- _Directions_: Can you print everything in the rows below, from the line containing "Mẹ yêu của co" down to the line containing "cela vous donnera", both lines included, reproducing each line exactly and leaving the pictures out?

- _Records to use_:
^^^^
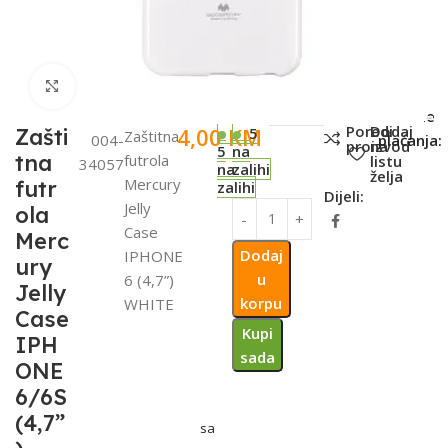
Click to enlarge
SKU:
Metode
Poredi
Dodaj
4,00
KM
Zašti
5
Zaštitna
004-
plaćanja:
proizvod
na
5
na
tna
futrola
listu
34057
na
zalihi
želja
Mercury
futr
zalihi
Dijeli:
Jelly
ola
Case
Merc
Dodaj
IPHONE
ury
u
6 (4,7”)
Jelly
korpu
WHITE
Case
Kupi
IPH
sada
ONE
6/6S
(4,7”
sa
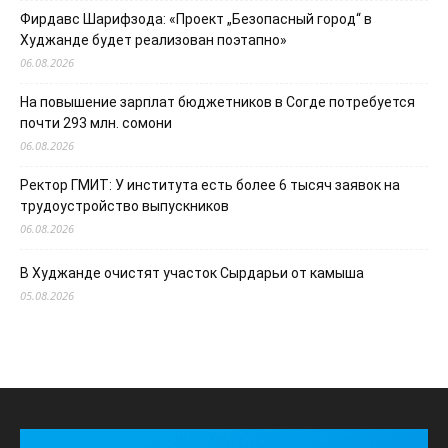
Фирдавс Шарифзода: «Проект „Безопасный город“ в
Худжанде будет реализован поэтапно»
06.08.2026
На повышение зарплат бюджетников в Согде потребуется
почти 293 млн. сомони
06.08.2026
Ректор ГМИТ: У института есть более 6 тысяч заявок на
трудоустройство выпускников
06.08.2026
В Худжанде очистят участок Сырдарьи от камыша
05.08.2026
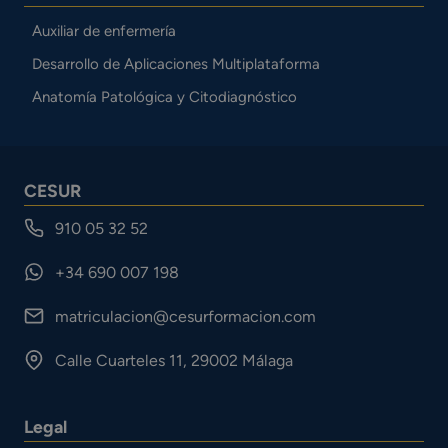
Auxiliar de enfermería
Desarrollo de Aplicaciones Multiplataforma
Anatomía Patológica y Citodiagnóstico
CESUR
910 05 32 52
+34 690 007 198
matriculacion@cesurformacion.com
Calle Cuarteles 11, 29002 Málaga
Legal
^^^^
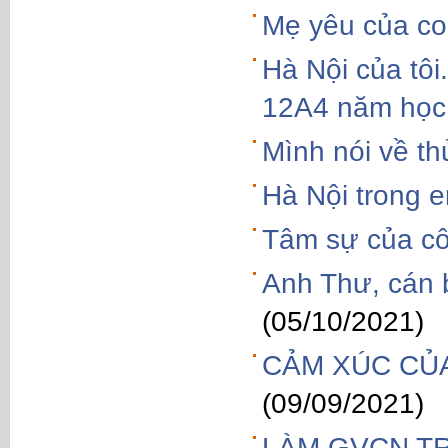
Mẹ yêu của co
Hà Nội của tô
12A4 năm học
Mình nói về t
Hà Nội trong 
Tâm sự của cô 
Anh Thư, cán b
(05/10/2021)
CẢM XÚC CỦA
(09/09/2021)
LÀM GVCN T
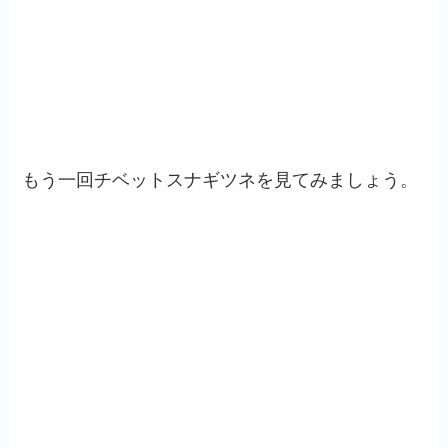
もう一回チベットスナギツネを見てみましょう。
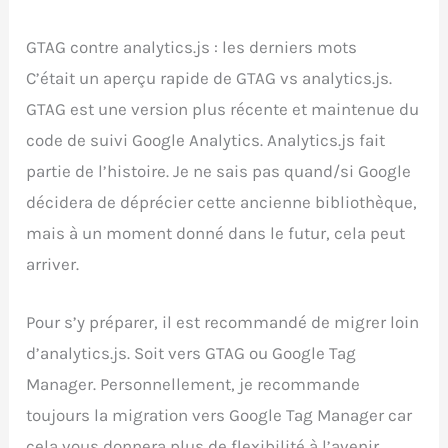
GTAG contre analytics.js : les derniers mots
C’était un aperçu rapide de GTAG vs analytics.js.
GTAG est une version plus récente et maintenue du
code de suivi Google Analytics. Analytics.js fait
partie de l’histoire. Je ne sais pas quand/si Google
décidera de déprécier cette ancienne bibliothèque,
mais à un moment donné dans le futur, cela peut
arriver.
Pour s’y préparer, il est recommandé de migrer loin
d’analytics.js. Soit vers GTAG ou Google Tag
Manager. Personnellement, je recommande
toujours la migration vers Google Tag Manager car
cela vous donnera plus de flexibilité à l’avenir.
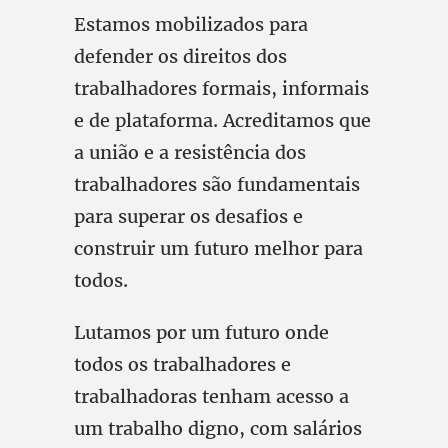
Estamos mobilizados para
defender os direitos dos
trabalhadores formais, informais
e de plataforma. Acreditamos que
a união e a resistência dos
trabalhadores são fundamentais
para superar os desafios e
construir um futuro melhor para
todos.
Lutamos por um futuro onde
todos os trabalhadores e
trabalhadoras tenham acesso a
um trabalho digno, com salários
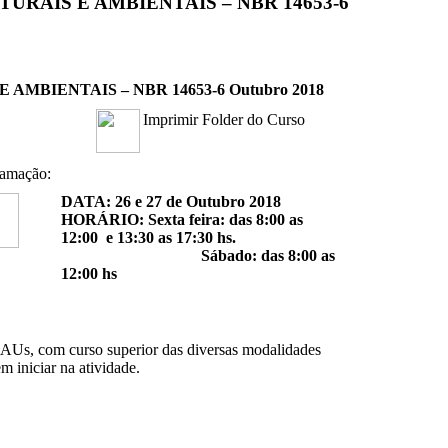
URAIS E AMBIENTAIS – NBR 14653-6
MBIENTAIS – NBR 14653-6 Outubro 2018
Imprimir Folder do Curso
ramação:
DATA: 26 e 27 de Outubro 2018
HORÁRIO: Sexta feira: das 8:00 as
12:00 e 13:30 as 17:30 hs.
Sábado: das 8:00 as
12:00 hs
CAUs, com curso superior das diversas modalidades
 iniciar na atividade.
^^^^
- _Reply to the task_:
Mẹ yêu của co
Hà Nội của tô
12A4 năm học
Mình nói về t
Hà Nội trong 
Tâm sự của cô 
Anh Thư, cán b
(05/10/2021)
CẢM XÚC CỦA
(09/09/2021)
LÀM GVCN T
もう一回チベットスナギツネを見てみましょう。
GTAG contre analytics.js : les derniers mots
C’était un aperçu rapide de GTAG vs analytics.js.
GTAG est une version plus récente et maintenue du
code de suivi Google Analytics. Analytics.js fait
partie de l’histoire. Je ne sais pas quand/si Google
décidera de déprécier cette ancienne bibliothèque,
mais à un moment donné dans le futur, cela peut
arriver.
Pour s’y préparer, il est recommandé de migrer loin
d’analytics.js. Soit vers GTAG ou Google Tag
Manager. Personnellement, je recommande
toujours la migration vers Google Tag Manager car
cela vous donnera plus de flexibilité à l’avenir.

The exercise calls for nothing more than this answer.